Des rires étouffés résonnent d’une salle voisine. “Il faut tenir les enfants, vous savez ce que c’est. En ce moment, nous étudions le théâtre grec, une pièce de Sophocle”, sourit douloureusement le professeur.

Adjacente à la salle de répétition, la bibliothèque du centre croule sous les livres: le théâtre complet de Shakespeare, La Comédie humaine de Balzac, des romans de Faulkner et de Dostoïevski, les poésies de Baudelaire et de Verlaine, le tout en édition cuir de luxe. Ce trésor littéraire de plusieurs centaines d’ouvrages a été légué à la municipalité par le créateur du centre, un certain Boris Owodenko, ingénieur minier et archéologue franco-russe. Mais ce n’est pas tout.

Le centre dispose aussi d’un véritable théâtre, situé dans un bâtiment annexe où il faut passer par un dédale de couloirs visiblement en chantier. Dans ce décor poussiéreux, de la musique résonne soudain. Là, dans une pièce éclairée par une ampoule dénudée, un homme tenant un oud à la main s’acharne à mettre au tempo une classe de jeunes musiciens débutants.

Dans le couloir, des gravats de ciment craquent sous les semelles. Il y a des filles et des garçons. Certains grattent une guitare, d’autres jouent du violon. “Do-do, ré-ré, mi-mi, do-do, ré-ré…”, s’époumone le chef d’orchestre, qui parvient néanmoins à se faire comprendre au milieu de la cacophonie.

Le Maroc a changé

“Plein de choses sont devenues insupportables, précisément parce que le Maroc a changé”

Mohamed Tozy

Encore quelques gammes, et le petit orchestre de Jerada se produira ici. Derrière une porte molletonnée d’un chic inattendu, une authentique salle de spectacle avec, au sol, de la moquette mangée par les mites. Plongée dans la pénombre fraîche, le parterre est plein, non pas de fauteuils en velours, mais de chaises d’écoliers éparpillées en mauvais état. Le parquet de la vaste scène n’a pas été ciré depuis des lustres.

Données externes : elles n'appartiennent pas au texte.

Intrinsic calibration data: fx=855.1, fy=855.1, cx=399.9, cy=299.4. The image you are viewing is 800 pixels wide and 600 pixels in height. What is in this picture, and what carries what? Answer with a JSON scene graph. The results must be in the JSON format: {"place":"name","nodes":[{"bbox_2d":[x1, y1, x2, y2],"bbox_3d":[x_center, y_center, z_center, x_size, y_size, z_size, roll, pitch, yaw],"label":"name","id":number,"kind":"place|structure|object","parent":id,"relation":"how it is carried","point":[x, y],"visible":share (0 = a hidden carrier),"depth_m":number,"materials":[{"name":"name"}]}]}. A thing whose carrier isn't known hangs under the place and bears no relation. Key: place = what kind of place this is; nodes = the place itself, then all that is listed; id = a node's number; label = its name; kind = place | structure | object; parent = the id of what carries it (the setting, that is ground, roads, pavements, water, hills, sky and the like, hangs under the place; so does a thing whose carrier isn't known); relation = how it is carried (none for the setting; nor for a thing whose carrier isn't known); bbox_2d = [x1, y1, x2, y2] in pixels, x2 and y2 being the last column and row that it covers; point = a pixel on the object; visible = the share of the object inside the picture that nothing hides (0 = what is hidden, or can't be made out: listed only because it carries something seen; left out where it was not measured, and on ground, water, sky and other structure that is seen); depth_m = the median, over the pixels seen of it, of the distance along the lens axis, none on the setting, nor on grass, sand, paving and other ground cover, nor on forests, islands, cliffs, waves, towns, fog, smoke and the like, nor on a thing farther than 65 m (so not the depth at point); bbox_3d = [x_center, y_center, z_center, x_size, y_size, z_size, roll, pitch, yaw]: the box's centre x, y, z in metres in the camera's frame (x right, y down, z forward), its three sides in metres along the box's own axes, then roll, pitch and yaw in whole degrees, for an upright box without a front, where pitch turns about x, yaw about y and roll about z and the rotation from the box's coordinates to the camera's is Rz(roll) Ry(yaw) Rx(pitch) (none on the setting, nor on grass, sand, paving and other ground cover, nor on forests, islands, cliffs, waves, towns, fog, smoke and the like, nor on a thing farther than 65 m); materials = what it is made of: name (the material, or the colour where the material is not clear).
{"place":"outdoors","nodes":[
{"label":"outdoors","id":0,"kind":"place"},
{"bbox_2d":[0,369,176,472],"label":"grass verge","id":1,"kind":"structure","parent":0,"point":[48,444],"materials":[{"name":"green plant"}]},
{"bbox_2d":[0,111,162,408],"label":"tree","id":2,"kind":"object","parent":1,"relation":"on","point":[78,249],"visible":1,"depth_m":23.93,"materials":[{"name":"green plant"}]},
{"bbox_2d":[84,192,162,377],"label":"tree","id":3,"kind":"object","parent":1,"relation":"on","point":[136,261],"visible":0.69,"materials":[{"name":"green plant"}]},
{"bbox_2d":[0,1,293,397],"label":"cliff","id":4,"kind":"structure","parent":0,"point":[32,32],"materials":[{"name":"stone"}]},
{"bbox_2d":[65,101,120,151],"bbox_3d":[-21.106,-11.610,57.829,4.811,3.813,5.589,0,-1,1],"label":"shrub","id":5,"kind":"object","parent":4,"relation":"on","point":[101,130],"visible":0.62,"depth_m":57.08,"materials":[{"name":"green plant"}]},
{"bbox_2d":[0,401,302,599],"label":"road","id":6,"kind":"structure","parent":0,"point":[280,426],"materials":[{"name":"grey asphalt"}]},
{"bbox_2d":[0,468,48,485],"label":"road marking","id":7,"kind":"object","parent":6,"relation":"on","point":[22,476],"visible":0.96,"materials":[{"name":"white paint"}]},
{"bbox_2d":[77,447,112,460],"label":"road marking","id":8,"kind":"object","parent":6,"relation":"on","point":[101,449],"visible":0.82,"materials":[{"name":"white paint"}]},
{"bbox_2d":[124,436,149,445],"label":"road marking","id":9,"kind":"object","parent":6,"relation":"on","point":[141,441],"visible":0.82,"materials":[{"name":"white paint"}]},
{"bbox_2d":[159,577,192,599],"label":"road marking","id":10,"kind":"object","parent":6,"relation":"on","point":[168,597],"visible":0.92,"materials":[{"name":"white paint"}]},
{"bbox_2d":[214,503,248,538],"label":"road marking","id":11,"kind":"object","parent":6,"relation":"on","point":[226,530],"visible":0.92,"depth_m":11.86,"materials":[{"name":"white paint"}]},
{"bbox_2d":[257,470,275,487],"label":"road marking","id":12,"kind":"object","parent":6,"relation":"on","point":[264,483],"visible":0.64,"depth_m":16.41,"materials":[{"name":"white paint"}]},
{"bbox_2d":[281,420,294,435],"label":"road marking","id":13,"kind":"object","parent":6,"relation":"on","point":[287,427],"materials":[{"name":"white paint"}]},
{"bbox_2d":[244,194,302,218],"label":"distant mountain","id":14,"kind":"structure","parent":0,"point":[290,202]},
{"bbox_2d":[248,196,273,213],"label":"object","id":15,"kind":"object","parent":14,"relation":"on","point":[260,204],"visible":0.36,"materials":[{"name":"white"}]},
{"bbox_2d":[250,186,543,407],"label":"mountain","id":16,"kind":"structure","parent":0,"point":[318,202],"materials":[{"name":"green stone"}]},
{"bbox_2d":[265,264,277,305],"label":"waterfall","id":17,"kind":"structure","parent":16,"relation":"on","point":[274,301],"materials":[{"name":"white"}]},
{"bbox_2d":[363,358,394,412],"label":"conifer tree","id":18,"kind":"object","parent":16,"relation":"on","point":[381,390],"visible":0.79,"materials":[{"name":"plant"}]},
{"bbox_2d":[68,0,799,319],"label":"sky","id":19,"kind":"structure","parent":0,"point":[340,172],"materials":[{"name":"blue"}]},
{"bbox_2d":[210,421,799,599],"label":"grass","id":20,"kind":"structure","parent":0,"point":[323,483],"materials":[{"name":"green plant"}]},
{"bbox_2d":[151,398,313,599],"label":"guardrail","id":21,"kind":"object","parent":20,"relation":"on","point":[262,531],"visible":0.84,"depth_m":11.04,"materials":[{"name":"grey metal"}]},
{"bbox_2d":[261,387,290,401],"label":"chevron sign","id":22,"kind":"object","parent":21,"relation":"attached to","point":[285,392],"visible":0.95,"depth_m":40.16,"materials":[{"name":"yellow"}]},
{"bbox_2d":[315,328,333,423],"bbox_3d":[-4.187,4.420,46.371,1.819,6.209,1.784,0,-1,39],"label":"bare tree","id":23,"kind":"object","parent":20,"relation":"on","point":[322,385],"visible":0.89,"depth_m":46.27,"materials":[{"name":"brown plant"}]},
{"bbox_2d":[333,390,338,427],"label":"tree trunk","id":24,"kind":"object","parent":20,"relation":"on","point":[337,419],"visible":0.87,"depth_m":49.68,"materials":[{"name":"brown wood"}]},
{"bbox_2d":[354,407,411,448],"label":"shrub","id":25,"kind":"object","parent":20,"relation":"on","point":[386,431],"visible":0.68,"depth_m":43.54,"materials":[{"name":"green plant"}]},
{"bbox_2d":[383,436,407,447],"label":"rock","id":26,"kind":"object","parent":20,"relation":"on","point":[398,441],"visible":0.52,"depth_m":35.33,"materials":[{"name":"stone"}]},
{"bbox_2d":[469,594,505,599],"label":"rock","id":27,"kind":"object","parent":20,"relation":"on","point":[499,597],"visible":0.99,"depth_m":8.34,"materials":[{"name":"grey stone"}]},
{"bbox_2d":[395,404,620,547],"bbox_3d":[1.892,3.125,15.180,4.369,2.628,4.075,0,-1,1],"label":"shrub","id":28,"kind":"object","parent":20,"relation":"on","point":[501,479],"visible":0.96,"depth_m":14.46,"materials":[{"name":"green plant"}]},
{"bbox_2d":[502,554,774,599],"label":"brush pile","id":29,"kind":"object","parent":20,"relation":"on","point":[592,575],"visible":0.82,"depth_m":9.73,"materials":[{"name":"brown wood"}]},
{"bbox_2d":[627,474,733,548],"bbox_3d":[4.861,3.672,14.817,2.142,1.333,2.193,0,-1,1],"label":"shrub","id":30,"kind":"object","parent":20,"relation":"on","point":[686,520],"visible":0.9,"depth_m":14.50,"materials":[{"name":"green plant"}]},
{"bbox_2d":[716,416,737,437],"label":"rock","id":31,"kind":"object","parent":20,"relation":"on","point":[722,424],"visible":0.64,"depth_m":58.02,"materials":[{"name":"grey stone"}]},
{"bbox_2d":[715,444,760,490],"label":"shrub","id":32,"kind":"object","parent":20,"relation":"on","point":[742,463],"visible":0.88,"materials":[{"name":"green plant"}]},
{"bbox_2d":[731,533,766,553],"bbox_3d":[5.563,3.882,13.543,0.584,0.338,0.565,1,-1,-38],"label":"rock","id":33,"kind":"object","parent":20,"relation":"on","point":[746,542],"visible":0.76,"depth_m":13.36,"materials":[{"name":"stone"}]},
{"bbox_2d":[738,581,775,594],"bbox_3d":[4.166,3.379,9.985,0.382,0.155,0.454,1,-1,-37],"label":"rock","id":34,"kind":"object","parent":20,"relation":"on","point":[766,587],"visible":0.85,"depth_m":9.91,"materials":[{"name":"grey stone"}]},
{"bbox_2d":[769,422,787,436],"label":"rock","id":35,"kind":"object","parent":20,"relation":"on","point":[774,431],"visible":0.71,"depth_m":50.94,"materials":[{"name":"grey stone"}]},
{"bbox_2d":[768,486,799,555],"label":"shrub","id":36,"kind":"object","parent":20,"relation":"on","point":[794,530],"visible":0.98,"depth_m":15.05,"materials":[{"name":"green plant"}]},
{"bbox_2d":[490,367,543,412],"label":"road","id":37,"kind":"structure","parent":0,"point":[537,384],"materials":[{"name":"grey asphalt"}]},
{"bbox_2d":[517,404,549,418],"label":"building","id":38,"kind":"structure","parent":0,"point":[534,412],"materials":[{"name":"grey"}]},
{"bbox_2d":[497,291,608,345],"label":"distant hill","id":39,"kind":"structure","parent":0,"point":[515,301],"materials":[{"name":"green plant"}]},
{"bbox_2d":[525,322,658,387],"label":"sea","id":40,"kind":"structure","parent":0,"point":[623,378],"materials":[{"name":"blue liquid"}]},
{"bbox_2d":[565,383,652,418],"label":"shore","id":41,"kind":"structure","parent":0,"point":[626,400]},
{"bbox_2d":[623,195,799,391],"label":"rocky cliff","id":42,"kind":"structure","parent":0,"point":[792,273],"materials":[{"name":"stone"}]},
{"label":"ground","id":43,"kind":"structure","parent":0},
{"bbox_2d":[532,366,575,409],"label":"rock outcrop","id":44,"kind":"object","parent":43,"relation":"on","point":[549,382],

Il n’empêche, vu d’en haut, le regard étrange des sièges vides fait monter dans l’échine le même frisson que sur toutes les scènes du monde. Khalid Mrimi dit que plusieurs festivals ont récemment eu lieu ici, et que des comédiens célèbres, comme Dounia Boutazout ou Rachid El Ouali, sont même venus leur rendre visite.

Retour au centre d’accueil de Jerada, où le dernier intervenant vient de rendre le micro. Chakib Benmoussa se lève pour prononcer sa synthèse finale. Il insistera sur la nécessité d’impliquer toutes les forces vives du pays pour relever le défi du développement.

Les jambes croisées, le menton dans la main, Mohamed Tozy observe l’exercice démocratique avec un certain détachement. Après deux mois de pérégrinations, le politologue de la CSMD tire déjà ses premières conclusions.

“Aujourd’hui, c’est parce que le dispensaire est construit que l’absence de médecin devient un scandale”

Mohamed Tozy

Les Marocains sont réalistes, ils ont compris que le Maroc a changé. Et plein de choses sont devenues insupportables, précisément parce que le Maroc a changé. Il est devenu insupportable que l’administration ne réponde pas aux demandes, que le service n’arrive pas. Parce que le service existe. Avant, le service public n’existait pas, donc les gens se débrouillaient autrement. Aujourd’hui, c’est parce que le dispensaire est construit que l’absence de médecin devient un scandale”, conclut, avec ce constat, celui qui a fait partie, en 2011, de la Commission pour la révision de la Constitution.